My first year of teaching-I taught Spanish I, II, and III to non-native Spanish speakers--was a nightmare. I hated each day equally, and though I am aware of the exponential growth of legend over the years, I still am confident saying that I enjoyed somewhere between ten and zero days of school that year.
I was twenty-two, two months removed from college graduation and the charmed life. Two months removed from highlighter parties, Thursday night "Just Because" bar hops, half-assed on-campus jobs, and a place where I was clearly Jaime. Two months later, I am wearing a tie (more about that in a little while), badly-wrinkled khaki slacks, and am trying to comport myself like the "Mr. Flaco" that is my new title in the classroom.
I spoke much more English than I should have in a Spanish language classroom, but not because of any lack of Spanish know-how. I figured out very quickly that the total-language immersion model touted by my credential-class teaching, ivory-tower-dwelling college professors failed to take into account the fact that "BE QUIET!" or "STOP TALKING!" are much more powerful than "Callense!", particularly when coupled with a beet-red face and spittle that serve to quiet the class, if not for a long while, then at least for a "Whoa, his head's gonna pop off!" moment of awed silence.
Throughout my first year of teaching, I was alternately too mellow, too excitable, a yeller, a soothsayer, a tough grader, an easy grader, a time-waster, a time-spendthrift, too friendly, not friendly enough, too relaxed, too tightlywound, and usually not mature and professional enough, though I did throw in a few instances of student-puzzling utter formality.
I threw a few yet-to-be graded assignments in the roundfile--and by "few" I mean "many." I singlehandedly proved to the students the need for some sort of rubric system with a fickle and unfathomable grading system.
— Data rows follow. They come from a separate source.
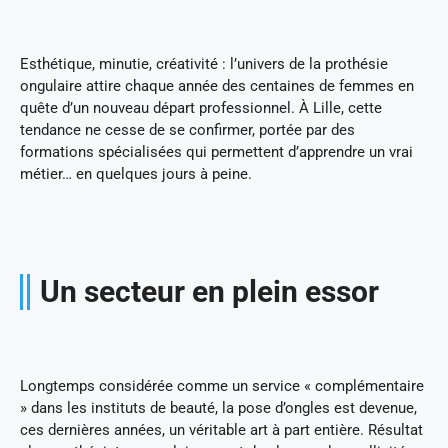
Esthétique, minutie, créativité : l’univers de la prothésie
ongulaire attire chaque année des centaines de femmes en
quête d’un nouveau départ professionnel. À Lille, cette
tendance ne cesse de se confirmer, portée par des
formations spécialisées qui permettent d’apprendre un vrai
métier… en quelques jours à peine.
Un secteur en plein essor
Longtemps considérée comme un service « complémentaire
» dans les instituts de beauté, la pose d’ongles est devenue,
ces dernières années, un véritable art à part entière. Résultat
I showed to my superiors no organization either in classroom setup or lesson plans.
But the students loved me. They loved me, though not enough to be quiet for minutes at a time, though not enough to not drive me to tropical drinks a few times, and not often to show or verbalize it too many times during that tumultuous first year.
I learned of the this love at times outside of class, through teenage verbal code that is always hard to crack, through gossip, through secondhand accounts from my students' parents and friends.
In reading student surveys given to my students at the end of the year, I received glowing praise and hearty thankyous. They were for "being cool," for "knowing what it's like to be a teenager," for "understanding," for "being more of a friend than a teacher--sometimes."
The subtext of these glowing comments? I received more praise for my youth than my teaching, more love for my love of the Sacramento Kings in a Golden State Warriors and Los Angeles Lakers town than my pedagogy, more adoration for my daily "Chappelle Show" and hip hop allusions than my lesson plans.
I was young. They were young. I had an instant connection through no merit of my own. I was young, and this youth gave me instant credibility that my older colleagues, more worldly, possessive of much more experience with teenagers than the young buck named "Senor Flaco."
I was a very, very bad teacher. I once pretended to have lost my voice to avoid a lecture in class. I presented lessons on such disparate themes as slavery in Colombia, -ar verb conjugation, and Spanish numbers that my students couldn't help but be lost by the lack of unifying concepts.
I was a poor teacher, the kind whose lack of confidence shone on his face like a Vegas hotel. And young people are, if nothing else, very skilled at smelling that professional fear.
I was a horrendous teacher, but in many ways, in the fleeting and fickle world of the teenager, I was cool, and that was all that mattered.
Oh yeah, and once I showed "A Bronx Tale" in class. The film was not dubbed or subtitled for Spanish. I taught Spanish class. We were not studying patriarchy in the Italian-American community, nor the urban racial tensions of the late 1960s in my Spanish class.
The kids loved it.
The kids loved me.
I remember enjoying between ten and zero moments of that year at EY too, most of which were the moments I spent in the conference room taking complete advantage of the firm's flat rate phone plan to make cross-country phone calls.
ReplyDeleteI find that there are several roads to student affection. I very rarely, if ever, allow myself to be taken off topic, though they do try. It's funny to hear them say to each other, "I told you he wouldn't answer that," after trying to get me to go away from the math in class. Children are so simple sometimes. I almost think they appreciate that about me as much as anything. Actually, it's the firmness in class that makes the after-class BS-ing time we have more meaningful.
I completely understand the idea of getting by on the instant youth to youth connection in place of any type of technical skill in your early years. I still fall back on that sometimes.
Sixth paragraph: don't split the infinitive, please. Ever. Thanks.